Have you ever looked at someone, and wondered why they are so dreadfully, obnoxiously cheery? Even on the most miserable of days, when the sky itself is weeping - the expression on the face is one that possesses some sort of radiance of positivity.

First and foremost - what does happiness actually mean? As a society, we throw the word around fleetingly. “Oh, I won my football tournament today - I couldn’t be happier”, or “I’m so happy we’re going on holiday.” But contrary to belief, happiness is not about short-lived moments of elation, but rather someone’s overall wellbeing, and satisfaction within themselves.

It’s a sad, but true fact that poor mental health is on the rise. Globally, it’s estimated that 1 in 4 people will experience a mental health condition at some point in their lifetime. We can often be envious when we see that one sunnily cheerful person, but there are numerous factors which influence someone’s general happiness - such as stress, social media, problematic relationships, and so on.

The Adaptation Level Theory is one that psychologists have discovered after researching how our perceptions of happiness eventually shift over time. The theory suggests that we tend to compare our current experiences with our past experiences, which affects how we perceive our actual day to day lives.
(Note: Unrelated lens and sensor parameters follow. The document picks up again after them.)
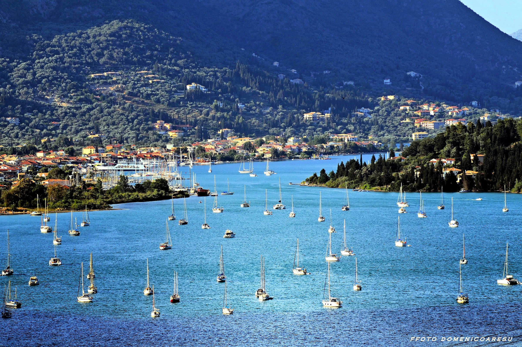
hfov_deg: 6.9
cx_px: 261
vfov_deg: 4.6
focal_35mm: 300
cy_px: 174
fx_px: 4345
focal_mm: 200
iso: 200
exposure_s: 1/160
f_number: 6.3
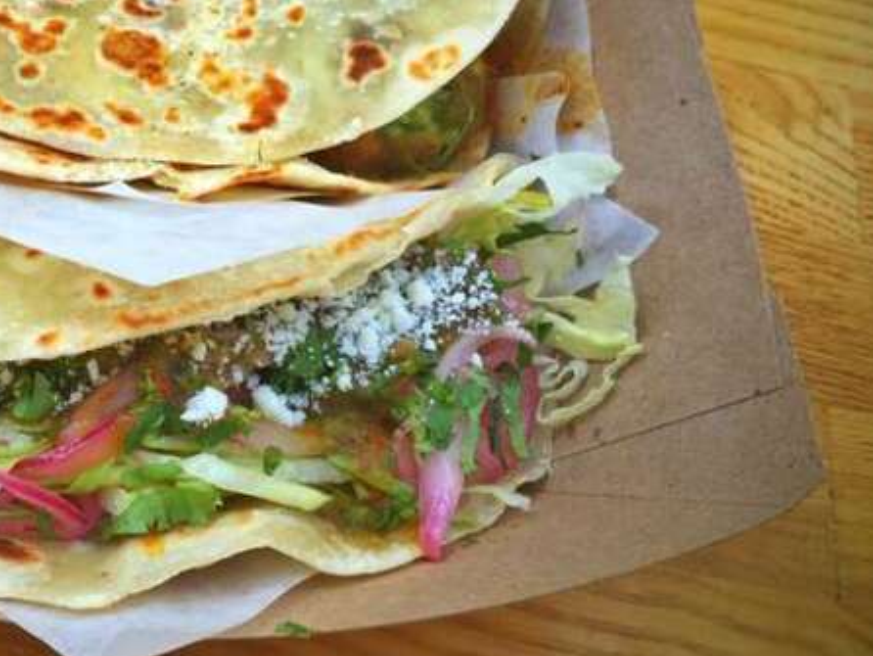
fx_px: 1312
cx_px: 117
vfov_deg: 27.9
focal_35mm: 52
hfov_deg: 35.0
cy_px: 210
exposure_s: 1/179
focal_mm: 4.15
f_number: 2.2
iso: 32
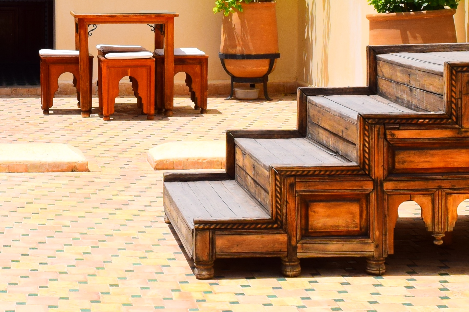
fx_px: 1225
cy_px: -33
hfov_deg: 21.2
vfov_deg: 14.2
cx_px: 41
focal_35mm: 94
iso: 200
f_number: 11
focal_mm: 20
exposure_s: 1/500
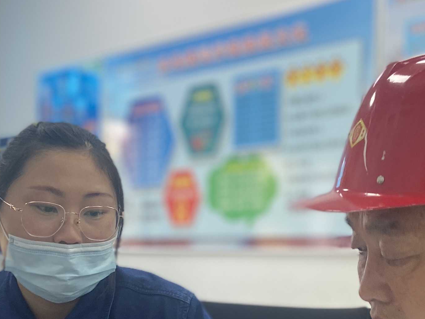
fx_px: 933
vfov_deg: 19.0
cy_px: 303
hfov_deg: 25.6
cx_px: 272
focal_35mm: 76
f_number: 1.8
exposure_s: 1/50
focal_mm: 4.25
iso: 80
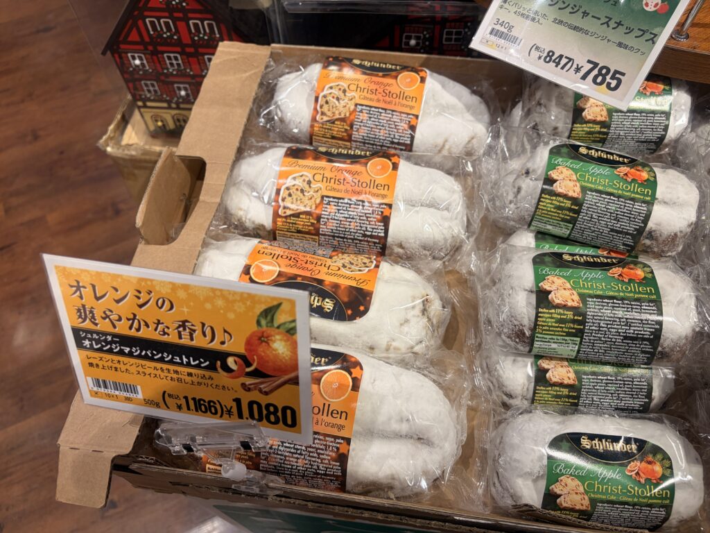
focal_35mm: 26
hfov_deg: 67.3
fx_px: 533
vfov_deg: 53.1
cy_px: 266
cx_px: 355
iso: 64
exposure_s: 1/100
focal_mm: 5.96
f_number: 1.6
Whilst this is positive in the fact that it means there is no universal objective we submit to, it means that we often miss positive changes, as we are too preoccupied with the past.

Becoming “happy” is a very difficult process, and it’s one that will have numerous ups and downs.

You’ll still have your bad days, but you’ll be able to overcome them. There are simple ways to increase your sense of fulfilment - such as practising mindfulness, and enjoying the little things. Instead of pitting yourself against others, or even your past self - it’s important to appreciate who you are, and how you can better your wellbeing.